Academics and creative firms join together to showcase work
Times Higher Education reviews REACT By Matthew Reisz
AHRC-funded festival flags up an astonishing variety of collaborative projects.
There were many strange things to be seen when “a three-day festival of arts, humanities and new ideas” took over the complex consisting of Bristol’s old fire station, magistrates’ court and police station earlier this month.
In a pop-up cemetery, people chalked up their preferred epitaphs: “She got shit done”, “A plot at last” or “Here be maggot food”. A specially created library featured initiatives exploring the future of the book, while a bedroom gave people an opportunity to design their own “intimate objects”.

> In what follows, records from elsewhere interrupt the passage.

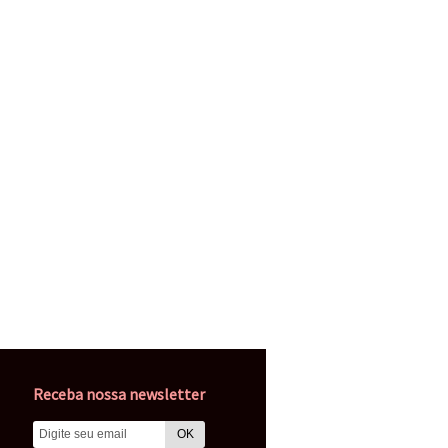
Receba nossa newsletter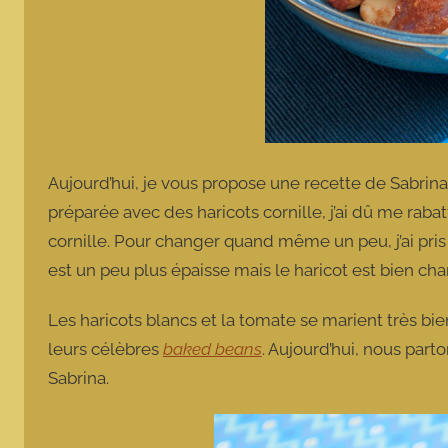
Aujourd’hui, je vous propose une recette de Sabrina
préparée avec des haricots cornille, j’ai dû me rabat
cornille. Pour changer quand même un peu, j’ai pris
est un peu plus épaisse mais le haricot est bien char
Les haricots blancs et la tomate se marient très bie
leurs célèbres
baked beans
. Aujourd’hui, nous part
Sabrina.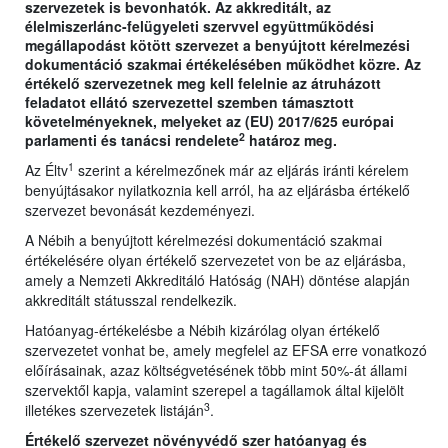
szervezetek is bevonhatók. Az akkreditált, az
élelmiszerlánc-felügyeleti szervvel együttműködési
megállapodást kötött szervezet a benyújtott kérelmezési
dokumentáció szakmai értékelésében működhet közre. Az
értékelő szervezetnek meg kell felelnie az átruházott
feladatot ellátó szervezettel szemben támasztott
követelményeknek, melyeket az (EU) 2017/625 európai
2
parlamenti és tanácsi rendelete
határoz meg.
1
Az Éltv
szerint a kérelmezőnek már az eljárás iránti kérelem
benyújtásakor nyilatkoznia kell arról, ha az eljárásba értékelő
szervezet bevonását kezdeményezi.
A Nébih a benyújtott kérelmezési dokumentáció szakmai
értékelésére olyan értékelő szervezetet von be az eljárásba,
amely a Nemzeti Akkreditáló Hatóság (NAH) döntése alapján
akkreditált státusszal rendelkezik.
Hatóanyag-értékelésbe a Nébih kizárólag olyan értékelő
szervezetet vonhat be, amely megfelel az EFSA erre vonatkozó
előírásainak, azaz költségvetésének több mint 50%-át állami
szervektől kapja, valamint szerepel a tagállamok által kijelölt
3
illetékes szervezetek listáján
.
Értékelő szervezet növényvédő szer hatóanyag és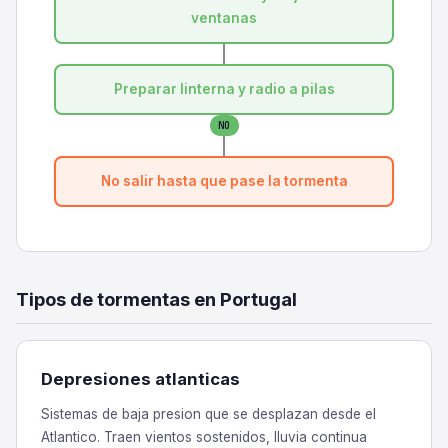
ventanas
Preparar linterna y radio a pilas
NO
No salir hasta que pase la tormenta
Tipos de tormentas en Portugal
Depresiones atlanticas
Sistemas de baja presion que se desplazan desde el
Atlantico. Traen vientos sostenidos, lluvia continua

Outside in a playground and enchanted garden one could find a rocket, a wonky Wendy house and a swing that put on a dramatic lighting display as soon as one sat down on it. Inside the buildings, one could visit a little theatre to listen to recorded memories of actors, audiences and staff at the Bristol Old Vic.
The Rooms festival showcased a total of about 50 projects. All were created by academics and creative businesses, usually working in digital technologies, and nurtured and supported by REACT (Research and Enterprise in Arts and Creative Technology).
“Technology, academics and creative businesses are an interesting mix and may not be doing the kind of things you expect them to be doing,” says REACT director Jon Dovey, professor of screen media at UWE.
“The whole point was to create a new network of relationships. There are a whole lot of academics across the five universities and a whole lot of people in creative businesses who now know how to talk to each other, have interesting ideas in common, and can create projects or bids to make an impact in the world.”